What you have to do
Filter the listing and keep only the lines with the word "each".

Records for this exercise
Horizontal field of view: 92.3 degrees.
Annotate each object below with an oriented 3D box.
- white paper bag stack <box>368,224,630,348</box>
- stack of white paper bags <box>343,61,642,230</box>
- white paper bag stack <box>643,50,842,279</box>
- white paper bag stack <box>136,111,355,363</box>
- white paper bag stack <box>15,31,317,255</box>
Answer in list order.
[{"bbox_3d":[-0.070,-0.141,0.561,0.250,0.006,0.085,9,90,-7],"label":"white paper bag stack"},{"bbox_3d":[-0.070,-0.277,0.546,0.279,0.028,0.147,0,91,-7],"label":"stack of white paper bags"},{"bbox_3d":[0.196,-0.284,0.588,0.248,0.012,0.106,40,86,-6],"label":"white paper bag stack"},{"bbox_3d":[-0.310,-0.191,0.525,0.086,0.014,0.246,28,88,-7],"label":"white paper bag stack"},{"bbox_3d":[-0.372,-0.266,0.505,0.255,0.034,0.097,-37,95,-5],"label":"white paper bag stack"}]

...

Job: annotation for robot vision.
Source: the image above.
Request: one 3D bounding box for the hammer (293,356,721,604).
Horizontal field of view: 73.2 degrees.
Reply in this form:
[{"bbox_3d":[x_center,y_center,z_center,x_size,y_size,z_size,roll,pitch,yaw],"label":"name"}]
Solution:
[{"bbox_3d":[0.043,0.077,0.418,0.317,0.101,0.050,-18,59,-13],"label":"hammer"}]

--

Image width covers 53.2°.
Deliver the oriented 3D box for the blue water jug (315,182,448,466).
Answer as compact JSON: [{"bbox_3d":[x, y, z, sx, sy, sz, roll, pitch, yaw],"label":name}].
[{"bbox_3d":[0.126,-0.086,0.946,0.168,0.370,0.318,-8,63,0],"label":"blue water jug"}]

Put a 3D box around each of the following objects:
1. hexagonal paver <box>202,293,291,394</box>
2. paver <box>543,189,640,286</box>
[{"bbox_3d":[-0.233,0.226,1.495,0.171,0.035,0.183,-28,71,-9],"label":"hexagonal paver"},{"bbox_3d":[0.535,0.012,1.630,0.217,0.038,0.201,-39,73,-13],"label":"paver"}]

Output of the task
Annotate each object below with an oriented 3D box.
Put a 3D box around each of the following objects:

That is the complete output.